Work order – Render the entries below as a JSON list of strings, one string per line and with blank lines omitted, beginning at the first line and ending with the line that contains "those with a".

Dataset entries
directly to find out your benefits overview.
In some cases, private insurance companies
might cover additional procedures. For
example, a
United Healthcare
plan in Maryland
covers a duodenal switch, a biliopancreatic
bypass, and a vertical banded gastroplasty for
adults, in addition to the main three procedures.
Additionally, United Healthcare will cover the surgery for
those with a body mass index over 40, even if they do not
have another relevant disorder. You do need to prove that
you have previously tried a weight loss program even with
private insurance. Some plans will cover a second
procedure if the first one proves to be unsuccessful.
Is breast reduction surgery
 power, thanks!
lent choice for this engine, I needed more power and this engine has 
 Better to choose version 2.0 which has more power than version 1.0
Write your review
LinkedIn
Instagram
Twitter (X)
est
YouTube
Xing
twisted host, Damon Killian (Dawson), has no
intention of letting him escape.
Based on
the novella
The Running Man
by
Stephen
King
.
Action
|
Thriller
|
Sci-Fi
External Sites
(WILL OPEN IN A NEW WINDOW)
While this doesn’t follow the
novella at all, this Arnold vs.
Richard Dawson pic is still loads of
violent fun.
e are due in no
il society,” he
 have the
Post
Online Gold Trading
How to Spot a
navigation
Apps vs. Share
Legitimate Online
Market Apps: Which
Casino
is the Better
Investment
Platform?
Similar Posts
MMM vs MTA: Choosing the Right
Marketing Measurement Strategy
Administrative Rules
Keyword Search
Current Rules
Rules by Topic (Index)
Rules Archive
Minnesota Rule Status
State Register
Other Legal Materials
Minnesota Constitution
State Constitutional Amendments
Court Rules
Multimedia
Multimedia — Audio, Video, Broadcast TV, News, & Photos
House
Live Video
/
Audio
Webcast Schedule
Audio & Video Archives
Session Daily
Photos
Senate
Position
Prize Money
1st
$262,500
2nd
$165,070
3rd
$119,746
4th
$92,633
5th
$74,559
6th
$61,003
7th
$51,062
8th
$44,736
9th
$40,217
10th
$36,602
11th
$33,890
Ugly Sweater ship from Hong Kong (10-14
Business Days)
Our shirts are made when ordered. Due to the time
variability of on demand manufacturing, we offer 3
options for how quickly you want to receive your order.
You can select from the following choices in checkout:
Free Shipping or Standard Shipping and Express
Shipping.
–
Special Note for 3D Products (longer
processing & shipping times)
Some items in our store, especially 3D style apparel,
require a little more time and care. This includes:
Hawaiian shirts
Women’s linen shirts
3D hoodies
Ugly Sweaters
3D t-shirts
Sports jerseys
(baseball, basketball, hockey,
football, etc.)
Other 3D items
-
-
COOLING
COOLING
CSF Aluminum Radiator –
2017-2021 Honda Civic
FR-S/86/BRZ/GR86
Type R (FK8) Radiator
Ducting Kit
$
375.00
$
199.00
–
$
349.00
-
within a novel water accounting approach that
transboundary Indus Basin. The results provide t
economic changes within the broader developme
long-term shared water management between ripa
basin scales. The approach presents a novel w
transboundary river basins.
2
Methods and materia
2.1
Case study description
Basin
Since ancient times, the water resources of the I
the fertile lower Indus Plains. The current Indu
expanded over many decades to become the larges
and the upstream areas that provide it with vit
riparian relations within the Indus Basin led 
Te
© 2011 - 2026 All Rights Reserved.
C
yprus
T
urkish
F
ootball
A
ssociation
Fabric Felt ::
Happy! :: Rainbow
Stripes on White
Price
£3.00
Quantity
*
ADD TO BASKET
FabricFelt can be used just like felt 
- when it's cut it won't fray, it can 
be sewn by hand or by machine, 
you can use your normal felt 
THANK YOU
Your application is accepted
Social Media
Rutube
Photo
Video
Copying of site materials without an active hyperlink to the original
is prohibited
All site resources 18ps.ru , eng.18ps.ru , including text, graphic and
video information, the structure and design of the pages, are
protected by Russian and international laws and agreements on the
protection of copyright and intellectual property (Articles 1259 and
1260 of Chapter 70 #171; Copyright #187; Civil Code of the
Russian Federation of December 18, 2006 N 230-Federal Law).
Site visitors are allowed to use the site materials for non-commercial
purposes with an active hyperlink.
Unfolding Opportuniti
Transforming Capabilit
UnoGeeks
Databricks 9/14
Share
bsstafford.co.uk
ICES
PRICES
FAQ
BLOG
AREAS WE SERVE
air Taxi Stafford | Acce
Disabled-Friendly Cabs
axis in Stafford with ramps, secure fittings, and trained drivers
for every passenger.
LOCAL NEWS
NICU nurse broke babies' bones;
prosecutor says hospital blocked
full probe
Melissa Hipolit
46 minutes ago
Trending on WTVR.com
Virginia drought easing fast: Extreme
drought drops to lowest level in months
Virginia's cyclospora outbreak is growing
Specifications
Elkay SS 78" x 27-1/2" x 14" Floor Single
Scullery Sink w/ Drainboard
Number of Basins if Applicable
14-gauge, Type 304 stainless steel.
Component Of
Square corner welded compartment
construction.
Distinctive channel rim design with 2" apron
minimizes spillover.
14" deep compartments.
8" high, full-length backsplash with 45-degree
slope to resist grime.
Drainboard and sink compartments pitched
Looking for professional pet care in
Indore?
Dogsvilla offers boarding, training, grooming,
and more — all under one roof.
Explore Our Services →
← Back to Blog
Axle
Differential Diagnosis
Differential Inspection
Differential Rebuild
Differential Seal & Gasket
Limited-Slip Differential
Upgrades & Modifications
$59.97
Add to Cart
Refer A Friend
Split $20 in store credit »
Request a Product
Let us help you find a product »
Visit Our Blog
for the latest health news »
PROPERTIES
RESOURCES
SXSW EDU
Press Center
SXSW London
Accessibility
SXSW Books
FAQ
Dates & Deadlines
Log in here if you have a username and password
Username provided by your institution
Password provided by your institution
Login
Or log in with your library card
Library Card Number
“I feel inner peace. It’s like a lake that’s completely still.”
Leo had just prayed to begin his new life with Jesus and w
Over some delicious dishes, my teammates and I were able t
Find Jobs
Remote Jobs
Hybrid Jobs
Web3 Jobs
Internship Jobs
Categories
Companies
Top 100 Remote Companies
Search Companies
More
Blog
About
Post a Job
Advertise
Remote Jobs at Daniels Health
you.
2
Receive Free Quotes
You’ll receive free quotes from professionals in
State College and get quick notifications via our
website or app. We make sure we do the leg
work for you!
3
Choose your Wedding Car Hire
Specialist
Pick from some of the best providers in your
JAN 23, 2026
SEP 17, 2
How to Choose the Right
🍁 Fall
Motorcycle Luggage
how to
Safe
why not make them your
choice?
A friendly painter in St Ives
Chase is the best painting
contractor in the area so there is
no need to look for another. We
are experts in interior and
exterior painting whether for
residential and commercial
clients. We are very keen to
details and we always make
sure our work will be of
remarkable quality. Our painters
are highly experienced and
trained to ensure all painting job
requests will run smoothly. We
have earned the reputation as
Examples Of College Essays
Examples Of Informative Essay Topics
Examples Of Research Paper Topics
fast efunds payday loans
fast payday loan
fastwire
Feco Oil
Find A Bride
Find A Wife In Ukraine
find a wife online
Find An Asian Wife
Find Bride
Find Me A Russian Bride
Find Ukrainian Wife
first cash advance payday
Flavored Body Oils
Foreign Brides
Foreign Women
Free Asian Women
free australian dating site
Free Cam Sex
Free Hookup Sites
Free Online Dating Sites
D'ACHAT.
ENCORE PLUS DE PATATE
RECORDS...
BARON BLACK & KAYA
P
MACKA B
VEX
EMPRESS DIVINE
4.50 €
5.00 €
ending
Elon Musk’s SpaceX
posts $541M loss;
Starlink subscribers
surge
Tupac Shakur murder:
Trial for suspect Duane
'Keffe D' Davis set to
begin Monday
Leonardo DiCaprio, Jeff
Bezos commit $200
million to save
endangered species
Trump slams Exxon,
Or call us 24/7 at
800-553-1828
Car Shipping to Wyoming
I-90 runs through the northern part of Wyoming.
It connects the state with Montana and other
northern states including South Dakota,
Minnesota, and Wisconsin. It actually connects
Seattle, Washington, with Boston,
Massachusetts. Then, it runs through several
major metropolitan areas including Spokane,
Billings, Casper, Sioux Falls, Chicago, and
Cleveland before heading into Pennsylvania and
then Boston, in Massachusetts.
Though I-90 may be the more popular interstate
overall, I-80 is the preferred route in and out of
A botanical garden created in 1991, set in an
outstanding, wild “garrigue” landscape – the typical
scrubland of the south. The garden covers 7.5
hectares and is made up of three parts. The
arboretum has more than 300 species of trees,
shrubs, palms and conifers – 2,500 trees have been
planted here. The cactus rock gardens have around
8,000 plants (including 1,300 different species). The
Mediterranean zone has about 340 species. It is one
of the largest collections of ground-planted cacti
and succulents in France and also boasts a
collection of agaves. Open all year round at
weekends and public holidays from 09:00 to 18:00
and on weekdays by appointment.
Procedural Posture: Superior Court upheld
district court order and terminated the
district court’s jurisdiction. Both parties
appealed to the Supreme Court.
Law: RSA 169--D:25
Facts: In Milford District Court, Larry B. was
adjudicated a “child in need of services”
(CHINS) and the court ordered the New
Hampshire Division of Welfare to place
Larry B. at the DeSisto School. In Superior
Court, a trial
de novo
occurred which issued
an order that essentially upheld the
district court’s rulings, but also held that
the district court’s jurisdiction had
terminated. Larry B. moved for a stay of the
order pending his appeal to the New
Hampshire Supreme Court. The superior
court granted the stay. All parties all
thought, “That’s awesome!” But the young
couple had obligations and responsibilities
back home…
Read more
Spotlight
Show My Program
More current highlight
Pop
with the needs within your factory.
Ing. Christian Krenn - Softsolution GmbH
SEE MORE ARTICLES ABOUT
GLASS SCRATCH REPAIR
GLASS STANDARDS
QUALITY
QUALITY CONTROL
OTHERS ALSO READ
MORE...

Completed exercise –
[
  "directly to find out your benefits overview.",
  "In some cases, private insurance companies",
  "might cover additional procedures. For",
  "example, a",
  "United Healthcare",
  "plan in Maryland",
  "covers a duodenal switch, a biliopancreatic",
  "bypass, and a vertical banded gastroplasty for",
  "adults, in addition to the main three procedures.",
  "Additionally, United Healthcare will cover the surgery for",
  "those with a body mass index over 40, even if they do not"
]